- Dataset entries

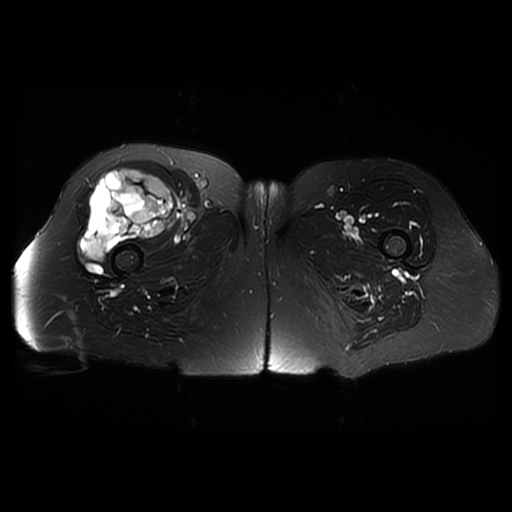
MRI of an extremity soft-tissue mass, one axial slice. Position 28 of 42 along the scan axis. T2-weighted fat-saturated. 6 mm slice thickness. 512 × 512 image matrix, field of view 440 × 440 mm. Female patient. From the clinical record (not read from this slice): histological type: pleiomorphic undifferentiated sarcoma; grade: high; site of the primary tumour: right quadricep.
Annotated regions visible in this slice (outlined manually by an expert reader):
- gross tumour volume including surrounding oedema: bounding box <81,169,173,261> (left, top, right, bottom; pixels)
- gross tumour volume (mass): <81,169,173,261>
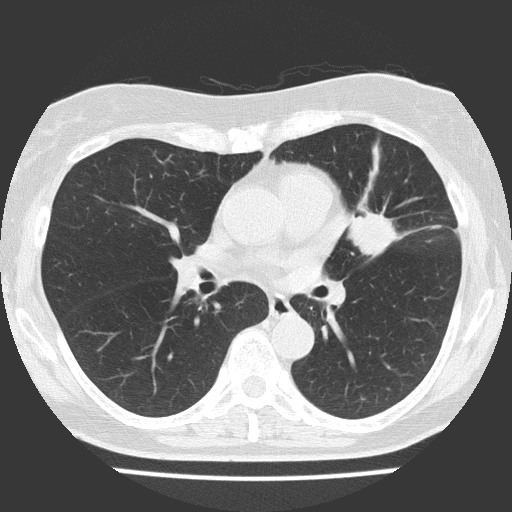
Axial slice from a low-dose chest CT screening exam, first (baseline) screen, lung window (W 1500 / L -600 HU), lung (sharp) reconstruction kernel (FC51), slice 72 of 151 in the series, 512 × 512 image matrix. Female, age 70 years at enrolment. Current smoker at enrolment.
• Expert-annotated lung lesion, bounding box [x1, y1, x2, y2] px = [322, 180, 432, 274].
• The screening reader recorded 2 non-calcified nodules or masses ≥4 mm on this exam (left upper lobe, right upper lobe); which of them this box marks is not recorded.
• Official screen result: positive, change unspecified: nodule(s) >= 4 mm or enlarging nodule(s), mass(es), or other non-specific abnormalities suspicious for lung cancer.
• Participant outcome: lung cancer diagnosed 25 days after this screen — adenocarcinoma, NOS, left upper lobe, poorly differentiated (G3), stage IV (AJCC 6th edition), 30 mm at pathology.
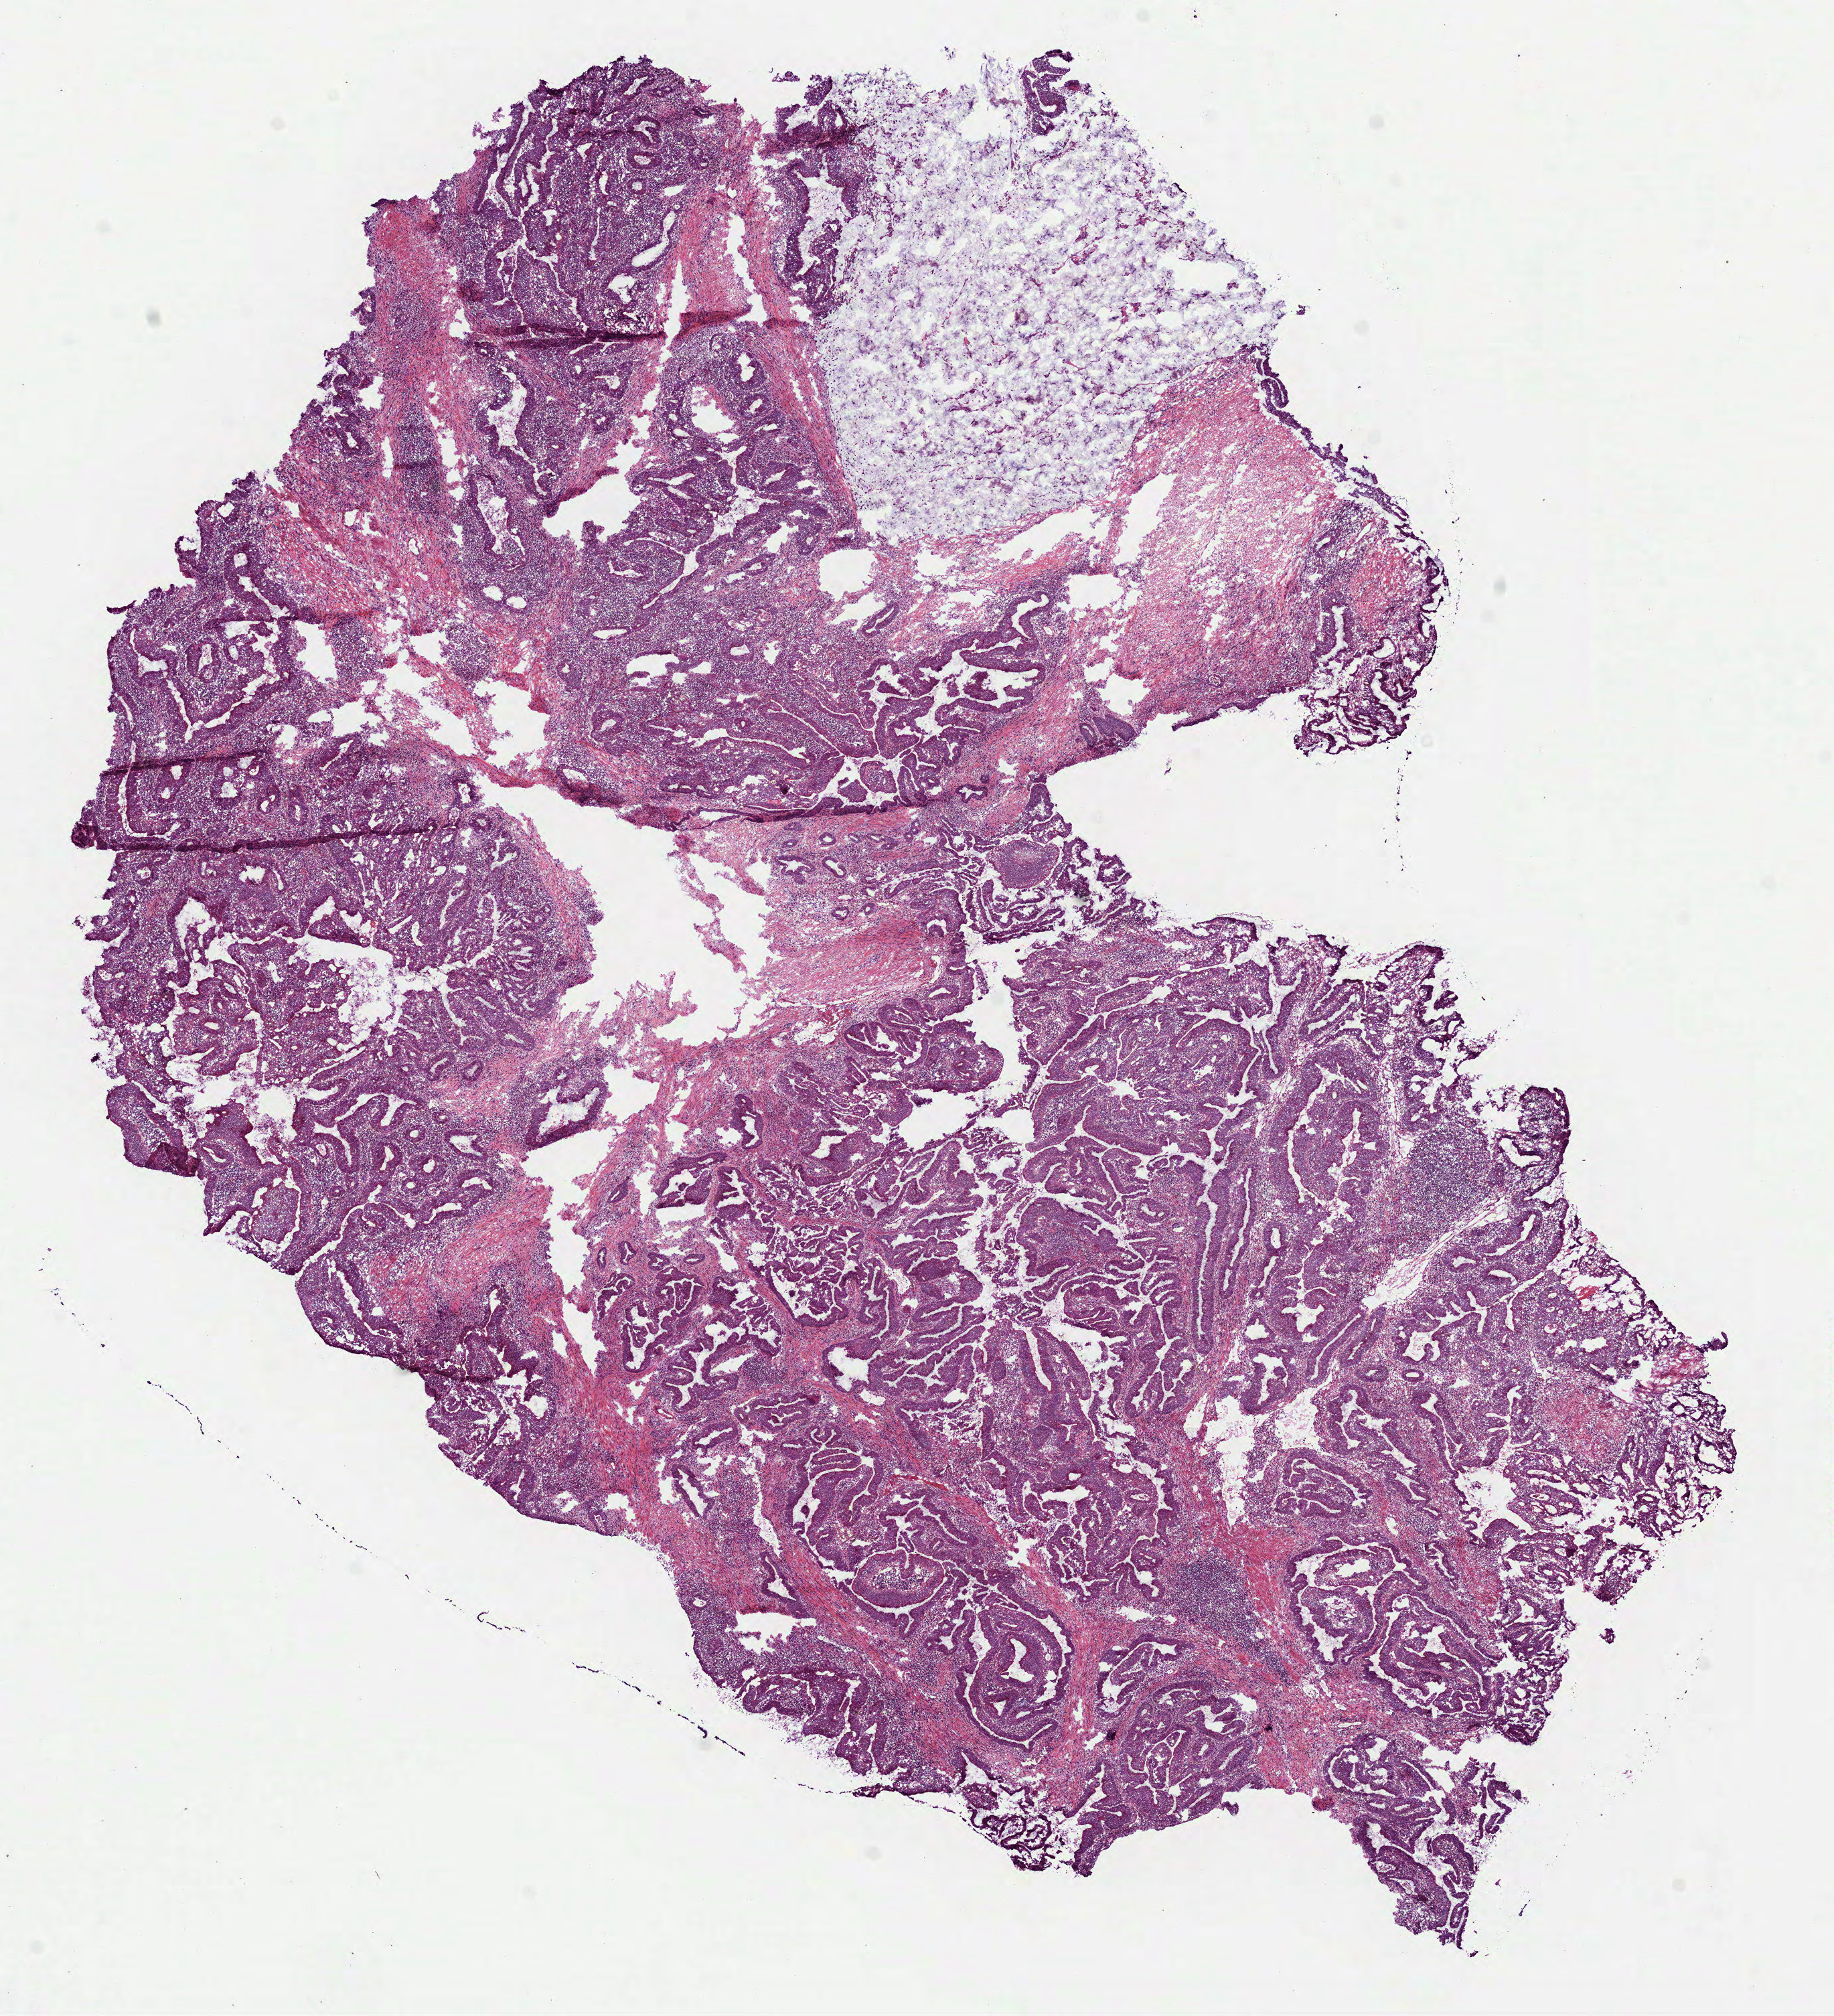
H&E-stained whole-slide image, whole scanned area (about 11.0 x 12.1 mm, from a 40x scan) shown as a low-resolution overview. Frozen section. Colon, primary tumour sample. Male patient; age at initial diagnosis 31 years. Composition of this section per pathologist review: tumour cells 99%, tumour nuclei 50%.
Diagnosis: Adenocarcinoma, NOS.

- Work to complete
Lines with "cancer": find them in the data and copy each one.

- Response to the task
• Official screen result: positive, change unspecified: nodule(s) >= 4 mm or enlarging nodule(s), mass(es), or other non-specific abnormalities suspicious for lung cancer.
• Participant outcome: lung cancer diagnosed 25 days after this screen — adenocarcinoma, NOS, left upper lobe, poorly differentiated (G3), stage IV (AJCC 6th edition), 30 mm at pathology.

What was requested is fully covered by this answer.